> **PROMPT A**
Count the lines of the records that contain the word "koers", treating case as significant, and reply with the number alone.

> **DOCUMENT SECTION**
'''
# Pre-orders



## Stroodlepuff (31/1/14)

Hi guys

I just wanna double confirm that I have all the pre-orders all correct!

Please add your name here if you have stuff on pre-order with us just so I can be double sure I have not missed any


----------



## JB1987 (31/1/14)

Hi Stroodle, I have a Nemesis on pre-order and the Kayfun Lite (I know you guys don't have this one in stock yet)


Sent from the TARDIS


----------



## Stroodlepuff (31/1/14)

Just saw your order on the site so yours is def there  first on the list


----------



## JB1987 (31/1/14)

Awesome thanks! Crazy excited!


Sent from the TARDIS


----------



## vaalboy (31/1/14)

X2 30bs +10 coils


----------



## Smokyg (1/2/14)

Morning @Stroodlepuff , I ordered on the site last night, but i couldnt order the extra 30B coils, i would like 4 coils but they wernt uploaded yet.


----------



## Stroodlepuff (1/2/14)

Hi Alex

Sure thing will add them to your order, sorry about that had to shut down the internet due to the storm.


----------



## Smokyg (1/2/14)

Stroodlepuff said:


> Hi Alex
> 
> Sure thing will add them to your order, sorry about that had to shut down the internet due to the storm.


Awesome, thank you!! No problem!


----------



## Stroodlepuff (1/2/14)

Smokyg said:


> Awesome, thank you!! No problem!
'''
> **AVAILABLE DATA**
'''
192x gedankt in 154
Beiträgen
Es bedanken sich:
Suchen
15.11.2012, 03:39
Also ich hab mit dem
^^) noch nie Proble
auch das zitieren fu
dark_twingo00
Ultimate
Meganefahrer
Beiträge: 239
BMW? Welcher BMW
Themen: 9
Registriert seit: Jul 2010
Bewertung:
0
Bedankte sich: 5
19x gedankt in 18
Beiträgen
'''
'''
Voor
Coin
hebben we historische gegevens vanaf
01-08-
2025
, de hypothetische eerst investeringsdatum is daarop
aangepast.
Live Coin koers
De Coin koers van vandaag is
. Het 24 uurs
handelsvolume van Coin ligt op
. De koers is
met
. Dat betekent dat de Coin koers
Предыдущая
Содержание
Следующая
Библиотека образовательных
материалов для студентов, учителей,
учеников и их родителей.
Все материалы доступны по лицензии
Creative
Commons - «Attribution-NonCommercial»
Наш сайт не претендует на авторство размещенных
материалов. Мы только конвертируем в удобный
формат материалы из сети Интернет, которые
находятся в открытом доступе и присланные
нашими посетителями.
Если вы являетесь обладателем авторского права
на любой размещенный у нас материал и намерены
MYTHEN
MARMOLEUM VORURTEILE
'''
'''
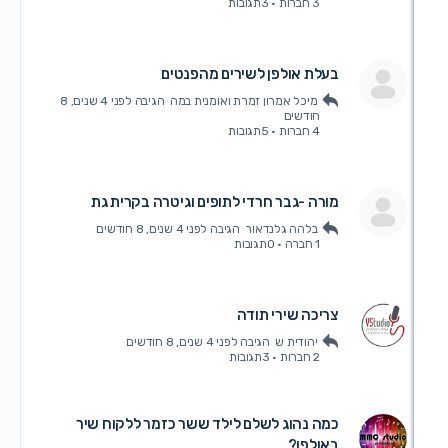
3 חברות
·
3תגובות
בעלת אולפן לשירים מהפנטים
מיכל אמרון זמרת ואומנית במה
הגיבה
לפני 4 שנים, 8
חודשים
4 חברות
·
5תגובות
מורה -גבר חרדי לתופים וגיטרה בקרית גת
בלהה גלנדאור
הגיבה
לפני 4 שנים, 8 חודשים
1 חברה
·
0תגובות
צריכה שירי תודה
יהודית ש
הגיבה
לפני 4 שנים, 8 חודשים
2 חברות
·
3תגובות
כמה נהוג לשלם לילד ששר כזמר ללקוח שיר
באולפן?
'''
> **PROMPT B**
In the pre-orders forum thread, which two items does JB1987 say are on pre-order?

> **WORKED SOLUTION A**
4

> **WORKED SOLUTION B**
A Nemesis and the Kayfun Lite.